How to complete this task: Output only the lines from the one holding "middle dip: (144, 243)" to the end of the data below, please, copied exactly.

Dataset content:
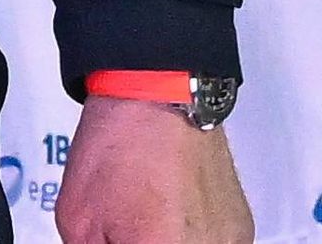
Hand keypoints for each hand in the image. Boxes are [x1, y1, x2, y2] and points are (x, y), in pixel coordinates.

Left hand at [55, 96, 252, 243]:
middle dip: (144, 243)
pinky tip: (171, 220)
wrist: (158, 94)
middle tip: (131, 230)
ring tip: (149, 223)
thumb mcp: (79, 220)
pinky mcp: (242, 229)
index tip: (115, 240)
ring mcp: (230, 243)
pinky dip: (193, 241)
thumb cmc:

Result of the exercise:
middle dip: (144, 243)
pinky tip: (171, 220)
wrist: (158, 94)
middle tip: (131, 230)
ring tip: (149, 223)
thumb mcp: (79, 220)
pinky mcp: (242, 229)
index tip: (115, 240)
ring mcp: (230, 243)
pinky dip: (193, 241)
thumb cmc:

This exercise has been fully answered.